Page-level text extractions:
==================================================

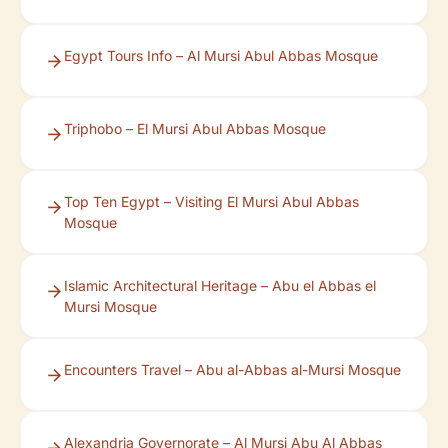
Egypt Tours Info – Al Mursi Abul Abbas Mosque
Triphobo – El Mursi Abul Abbas Mosque
Top Ten Egypt – Visiting El Mursi Abul Abbas
Mosque
Islamic Architectural Heritage – Abu el Abbas el
Mursi Mosque
Encounters Travel – Abu al-Abbas al-Mursi Mosque
Alexandria Governorate – Al Mursi Abu Al Abbas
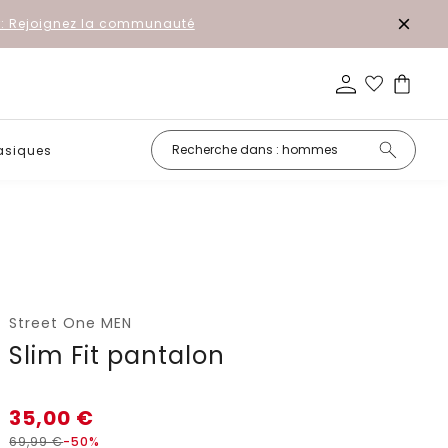
r: Rejoignez la communauté
asiques
Petits prix
Street One MEN
Slim Fit pantalon
35,00
€
69,99
€
-50%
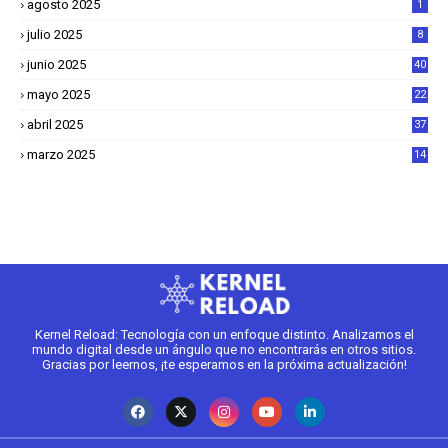
agosto 2025
1
julio 2025
8
junio 2025
40
mayo 2025
22
6
abril 2025
37
1
marzo 2025
14
2
Kernel Reload: Tecnología con un enfoque distinto. Analizamos el
mundo digital desde un ángulo que no encontrarás en otros sitios.
Gracias por leernos, ¡te esperamos en la próxima actualización!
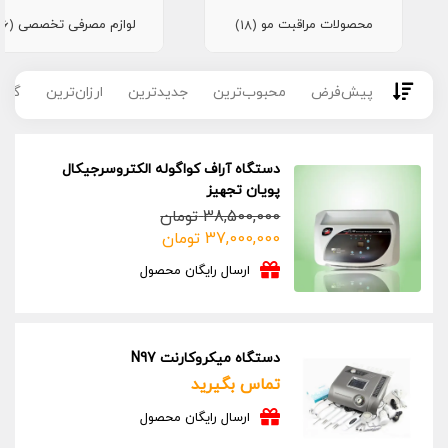
محصولات مراقبت مو
لوازم مصرفی تخصصی
(16)
(18)
پیش‌فرض
محبوب‌ترین
جدیدترین
ارزان‌ترین
گران
دستگاه آراف کواگوله الکتروسرجیکال
پویان تجهیز
38,500,000
تومان
قیمت
قیمت
37,000,000
تومان
فعلی:
اصلی:
ارسال رایگان محصول
37,000,000 تومان.
38,500,000 تومان
بود.
دستگاه میکروکارنت N97
تماس بگیرید
ارسال رایگان محصول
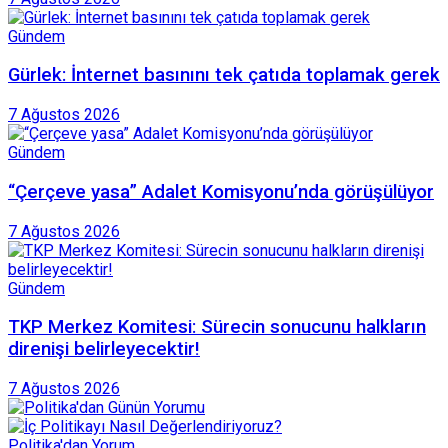
Gündem
Gürlek: İnternet basınını tek çatıda toplamak gerek
7 Ağustos 2026
Gündem
“Çerçeve yasa” Adalet Komisyonu’nda görüşülüyor
7 Ağustos 2026
Gündem
TKP Merkez Komitesi: Sürecin sonucunu halkların
direnişi belirleyecektir!
7 Ağustos 2026
Politika'dan Yorum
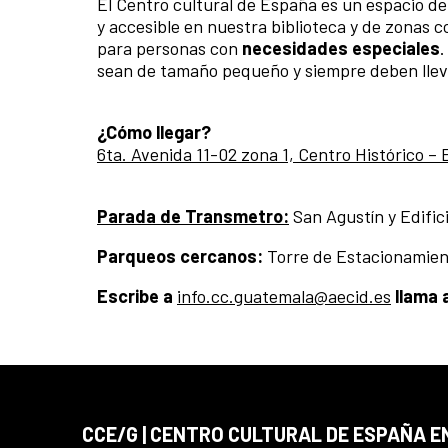
El Centro cultural de España es un espacio d
y accesible en nuestra biblioteca y de zonas
para personas con
necesidades especiales
sean de tamaño pequeño y siempre deben llev
¿Cómo llegar?
6ta. Avenida 11-02 zona 1, Centro Histórico –
Parada de Transmetro:
San Agustín y Edifici
Parqueos cercanos:
Torre de Estacionamiento
Escribe a
info.cc.guatemala@aecid.es
llama 
CCE/G | CENTRO CULTURAL DE ESPAÑA 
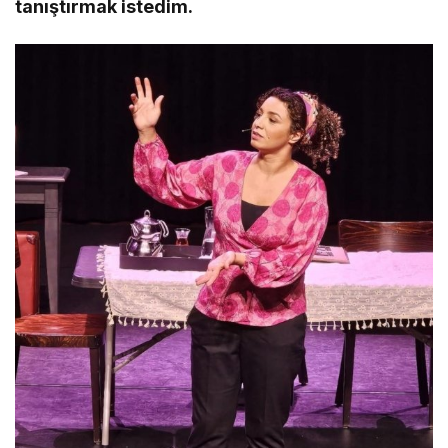
tanıştırmak istedim.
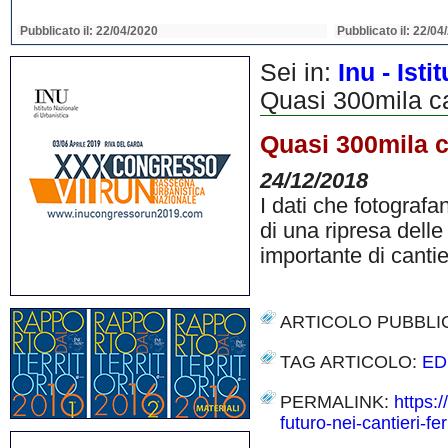
Pubblicato il: 22/04/2020
Pubblicato il: 22/04
Sei in:
Inu - Ist
Quasi 300mila ca
Quasi 300mila c
24/12/2018
I dati che fotograf
di una ripresa dell
importante di cantie
ARTICOLO PUBBLI
TAG ARTICOLO:
ED
PERMALINK:
https:
futuro-nei-cantieri-fe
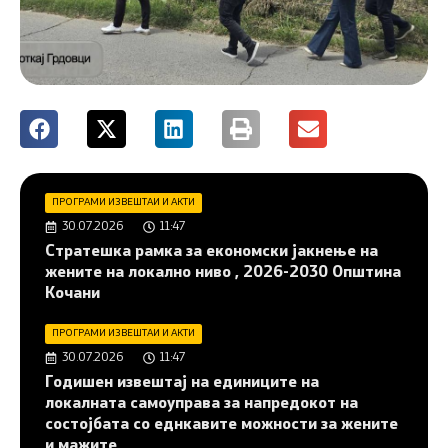
ПРОГРАМИ ИЗВЕШТАИ И АКТИ
30.07.2026
11:47
Стратешка рамка за економски јакнење на
жените на локално ниво , 2026-2030 Општина
Кочани
ПРОГРАМИ ИЗВЕШТАИ И АКТИ
30.07.2026
11:47
Годишен извештај на единиците на
локалната самоуправа за напредокот на
состојбата со еднкавите можности за жените
и мажите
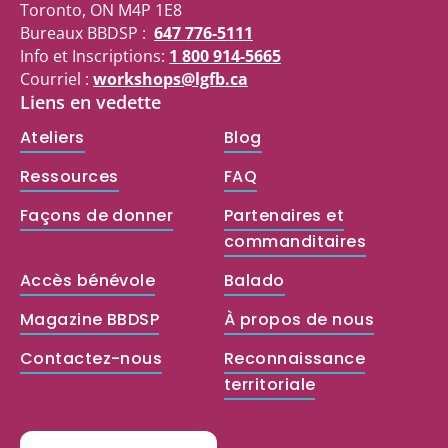
Toronto, ON M4P 1E8
Bureaux BBDSP :
647 776-5111
Info et Inscriptions:
1 800 914-5665
Courriel :
workshops@lgfb.ca
Liens en vedette
Ateliers
Blog
Ressources
FAQ
Façons de donner
Partenaires et
commanditaires
Accès bénévole
Balado
Magazine BBDSP
À propos de nous
Contactez-nous
Reconnaissance
territoriale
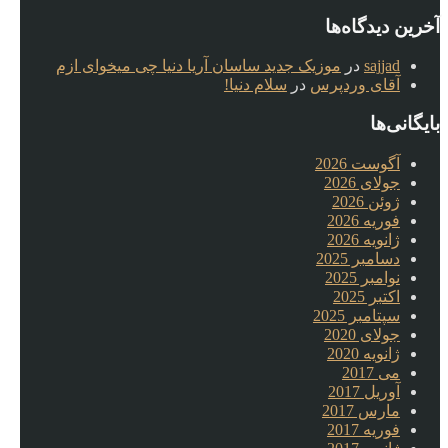
آخرین دیدگاه‌ها
sajjad
در
موزیک جدید ساسان آریا دنیا چی میخوای ازم
آقای وردپرس
در
سلام دنیا!
بایگانی‌ها
آگوست 2026
جولای 2026
ژوئن 2026
فوریه 2026
ژانویه 2026
دسامبر 2025
نوامبر 2025
اکتبر 2025
سپتامبر 2025
جولای 2020
ژانویه 2020
می 2017
آوریل 2017
مارس 2017
فوریه 2017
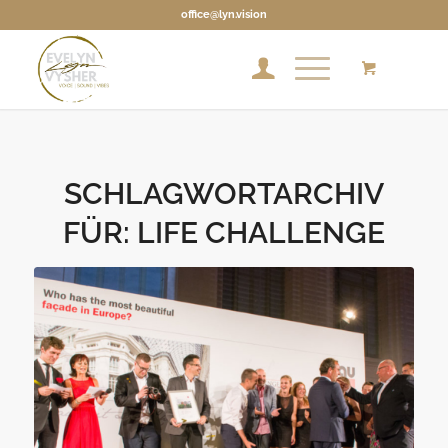
office@lyn.vision
SCHLAGWORTARCHIV
FÜR:
LIFE CHALLENGE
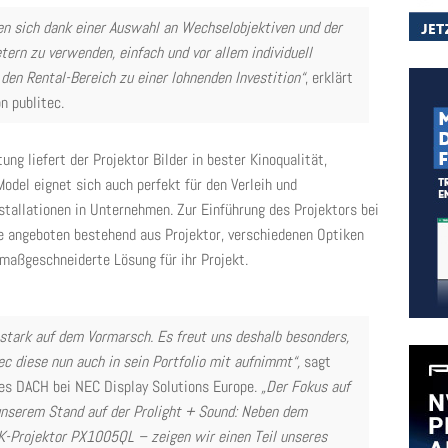
n sich dank einer Auswahl an Wechselobjektiven und der
tern zu verwenden, einfach und vor allem individuell
 den Rental-Bereich zu einer lohnenden Investition“
, erklärt
n publitec.
ng liefert der Projektor Bilder in bester Kinoqualität,
del eignet sich auch perfekt für den Verleih und
tallationen in Unternehmen. Zur Einführung des Projektors bei
ge angeboten bestehend aus Projektor, verschiedenen Optiken
maßgeschneiderte Lösung für ihr Projekt.
stark auf dem Vormarsch. Es freut uns deshalb besonders,
ec diese nun auch in sein Portfolio mit aufnimmt“,
sagt
es DACH bei NEC Display Solutions Europe.
„Der Fokus auf
 unserem Stand auf der Prolight + Sound: Neben dem
K-Projektor PX1005QL – zeigen wir einen Teil unseres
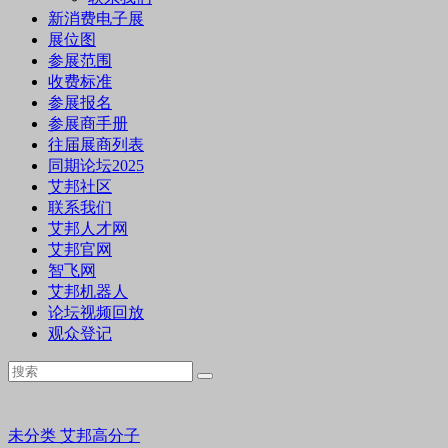
新消费电子展
展位图
参展范围
收费标准
参展报名
参展商手册
往届展商列表
同期论坛2025
艾邦社区
联系我们
艾邦人才网
艾邦官网
智飞网
艾邦机器人
论坛视频回放
观众登记
未分类
艾邦高分子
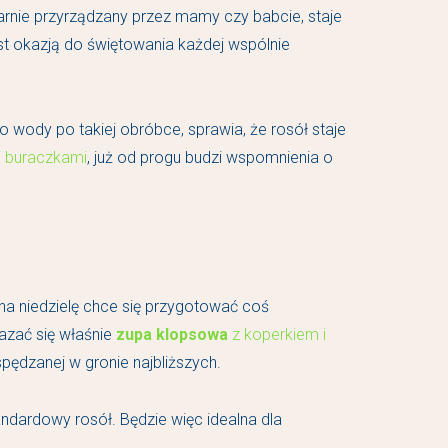
ularnie przyrządzany przez mamy czy babcie, staje
st okazją do świętowania każdej wspólnie
wody po takiej obróbce, sprawia, że rosół staje
i buraczkami
, już od progu budzi wspomnienia o
 na niedzielę chce się przygotować coś
azać się właśnie
zupa klopsowa
z koperkiem i
spędzanej w gronie najbliższych.
ndardowy rosół. Będzie więc idealna dla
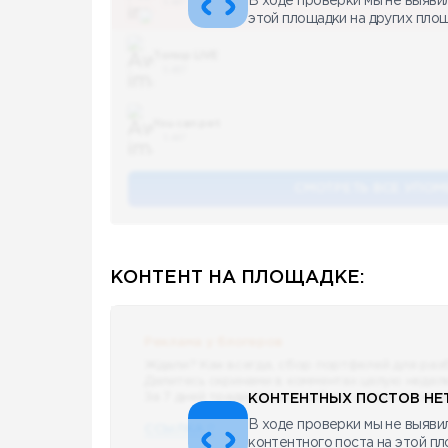
В ходе проверки мы не выяви
5 487
этой площадки на других пло
Топор LIVE
5 487
You can pet
5 487
СМОТРЕТЬ ВСЕ УПОМ
КОНТЕНТ НА ПЛОЩАДКЕ:
Реклама у блогеров
Ждали? Как всегда, сбор портфелей для раз
Делитесь скринами в комментах целую недел
За 7 дней традиционно выберу самые интере
КОНТЕНТНЫХ ПОСТОВ НЕТ
В ходе проверки мы не выявил
ССЫЛКА !!
контентного поста на этой п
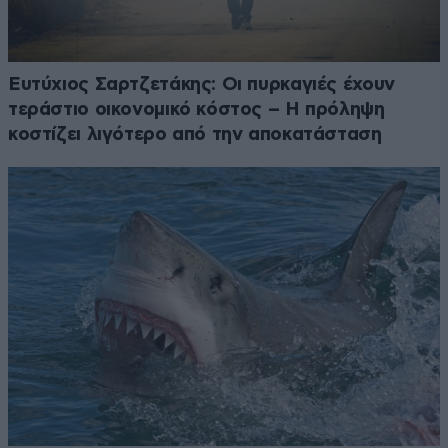
Ευτύχιος Σαρτζετάκης: Οι πυρκαγιές έχουν
τεράστιο οικονομικό κόστος – Η πρόληψη
κοστίζει λιγότερο από την αποκατάσταση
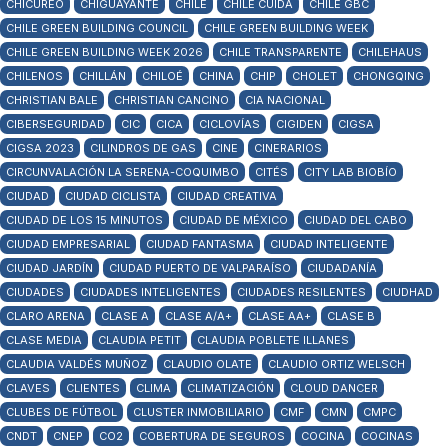
CHICUREO
CHIGUAYANTE
CHILE
CHILE CUIDA
CHILE GBC
CHILE GREEN BUILDING COUNCIL
CHILE GREEN BUILDING WEEK
CHILE GREEN BUILDING WEEK 2026
CHILE TRANSPARENTE
CHILEHAUS
CHILENOS
CHILLÁN
CHILOÉ
CHINA
CHIP
CHOLET
CHONGQING
CHRISTIAN BALE
CHRISTIAN CANCINO
CIA NACIONAL
CIBERSEGURIDAD
CIC
CICA
CICLOVÍAS
CIGIDEN
CIGSA
CIGSA 2023
CILINDROS DE GAS
CINE
CINERARIOS
CIRCUNVALACIÓN LA SERENA-COQUIMBO
CITÉS
CITY LAB BIOBÍO
CIUDAD
CIUDAD CICLISTA
CIUDAD CREATIVA
CIUDAD DE LOS 15 MINUTOS
CIUDAD DE MÉXICO
CIUDAD DEL CABO
CIUDAD EMPRESARIAL
CIUDAD FANTASMA
CIUDAD INTELIGENTE
CIUDAD JARDÍN
CIUDAD PUERTO DE VALPARAÍSO
CIUDADANÍA
CIUDADES
CIUDADES INTELIGENTES
CIUDADES RESILENTES
CIUDHAD
CLARO ARENA
CLASE A
CLASE A/A+
CLASE AA+
CLASE B
CLASE MEDIA
CLAUDIA PETIT
CLAUDIA POBLETE ILLANES
CLAUDIA VALDÉS MUÑOZ
CLAUDIO OLATE
CLAUDIO ORTIZ WELSCH
CLAVES
CLIENTES
CLIMA
CLIMATIZACIÓN
CLOUD DANCER
CLUBES DE FÚTBOL
CLUSTER INMOBILIARIO
CMF
CMN
CMPC
CNDT
CNEP
CO2
COBERTURA DE SEGUROS
COCINA
COCINAS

==================================================

### Your objective:
The result should be an exact copy of only the lines above from the one that holds "K-Projektor PX1005QL –" through the one that holds "CIUDADES INTELIGENTES", both ends included, without pictures.

### Reply:
K-Projektor PX1005QL – zeigen wir einen Teil unseres
新消费电子展
展位图
参展范围
收费标准
参展报名
参展商手册
往届展商列表
同期论坛2025
艾邦社区
联系我们
艾邦人才网
艾邦官网
智飞网
艾邦机器人
论坛视频回放
观众登记
未分类
艾邦高分子
ularnie przyrządzany przez mamy czy babcie, staje
st okazją do świętowania każdej wspólnie
wody po takiej obróbce, sprawia, że rosół staje
i buraczkami
, już od progu budzi wspomnienia o
 na niedzielę chce się przygotować coś
azać się właśnie
zupa klopsowa
z koperkiem i
spędzanej w gronie najbliższych.
ndardowy rosół. Będzie więc idealna dla
В ходе проверки мы не выяви
5 487
этой площадки на других пло
Топор LIVE
5 487
You can pet
5 487
СМОТРЕТЬ ВСЕ УПОМ
КОНТЕНТ НА ПЛОЩАДКЕ:
Реклама у блогеров
Ждали? Как всегда, сбор портфелей для раз
Делитесь скринами в комментах целую недел
За 7 дней традиционно выберу самые интере
КОНТЕНТНЫХ ПОСТОВ НЕТ
В ходе проверки мы не выявил
ССЫЛКА !!
контентного поста на этой п
Ευτύχιος Σαρτζετάκης: Οι πυρκαγιές έχουν
τεράστιο οικονομικό κόστος – Η πρόληψη
κοστίζει λιγότερο από την αποκατάσταση
CHICUREO
CHIGUAYANTE
CHILE
CHILE CUIDA
CHILE GBC
CHILE GREEN BUILDING COUNCIL
CHILE GREEN BUILDING WEEK
CHILE GREEN BUILDING WEEK 2026
CHILE TRANSPARENTE
CHILEHAUS
CHILENOS
CHILLÁN
CHILOÉ
CHINA
CHIP
CHOLET
CHONGQING
CHRISTIAN BALE
CHRISTIAN CANCINO
CIA NACIONAL
CIBERSEGURIDAD
CIC
CICA
CICLOVÍAS
CIGIDEN
CIGSA
CIGSA 2023
CILINDROS DE GAS
CINE
CINERARIOS
CIRCUNVALACIÓN LA SERENA-COQUIMBO
CITÉS
CITY LAB BIOBÍO
CIUDAD
CIUDAD CICLISTA
CIUDAD CREATIVA
CIUDAD DE LOS 15 MINUTOS
CIUDAD DE MÉXICO
CIUDAD DEL CABO
CIUDAD EMPRESARIAL
CIUDAD FANTASMA
CIUDAD INTELIGENTE
CIUDAD JARDÍN
CIUDAD PUERTO DE VALPARAÍSO
CIUDADANÍA
CIUDADES
CIUDADES INTELIGENTES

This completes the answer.